Test 3: Phishing & Malicious Website Protection

Modern antivirus suites include web protection that blocks known phishing sites and malware-hosting domains. The Anti-Malware Testing Standards Organization (AMTSO) maintains a safe testing page to verify this feature.

How to run it: Visit AMTSO's Security Features Check. Scroll to "Check Web Protection" or "Phishing Test" and click the provided test link. Your browser should display a warning that the site is dangerous, or your antivirus should intercept the connection before the page loads. If the page opens without any warning, your web protection isn't functioning — or you don't have any browser-level protection enabled.
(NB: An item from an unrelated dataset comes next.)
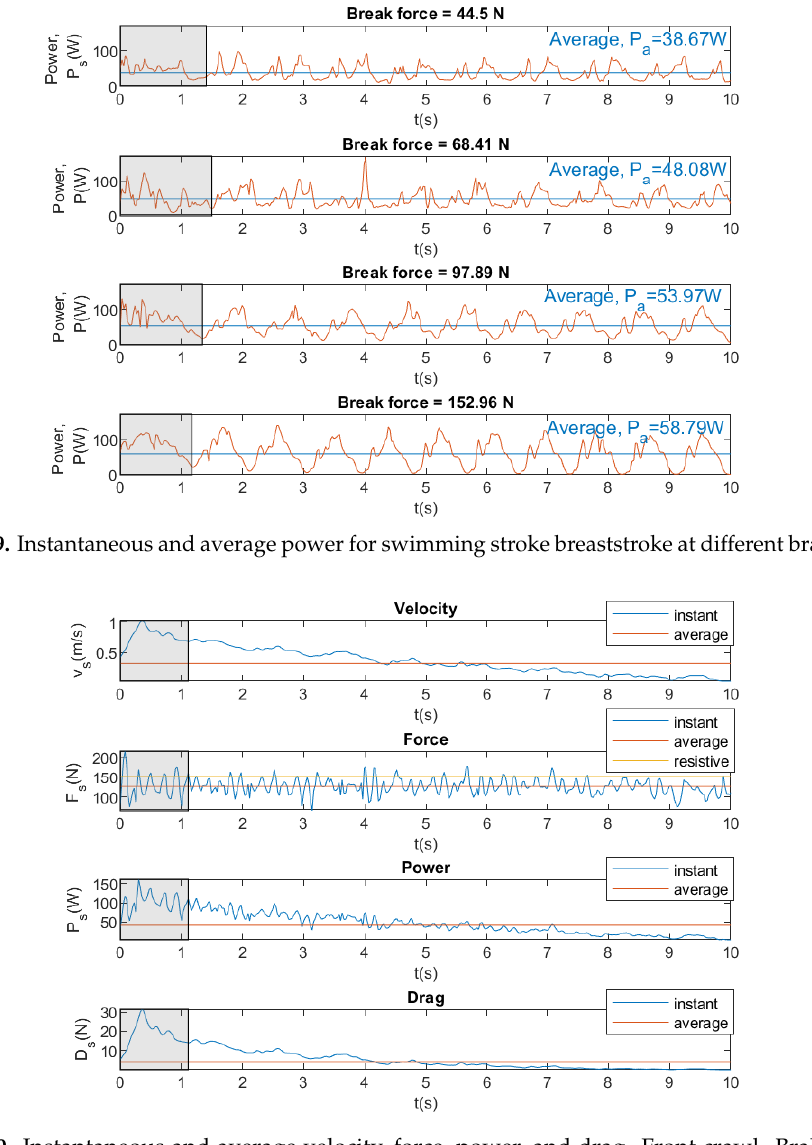
Figure 20. Instantaneous and average velocity, force, power, and drag. Front crawl. Brake force = 152.96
Note: Microsoft Defender's network protection requires SmartScreen to be enabled in Windows Security. Third-party AVs often install browser extensions — make sure those are active. If you've disabled browser extensions thinking they're bloatware, you may have unintentionally disabled web protection.

What to Do If Your AV Fails Any Test

  1. Check real-time protection: Open your antivirus interface. Sometimes a recent update disables real-time scanning silently. Turn it back on.
  2. Update virus definitions: Manually check for updates. Offline definitions can be weeks old.
  3. Restart your computer: A surprising number of AV failures are resolved with a reboot — especially after Windows updates.
  4. Check for conflicting software: Running two full antivirus products simultaneously cripples both. Uninstall one.
  5. If still failing, switch: If your current AV can't pass these basic tests, it's time to replace it. Consult our tested guide: Best Free Antivirus That Won't Annoy You with Ads.

I run these three tests every time I install a new AV. It's part of my standard review process. On two occasions, a "green checkmark" product failed Test 2 — real-time file scanning was silently off after an update. Both were fixed with a reboot, but without the test, I wouldn't have known for weeks. Five minutes. Do it now.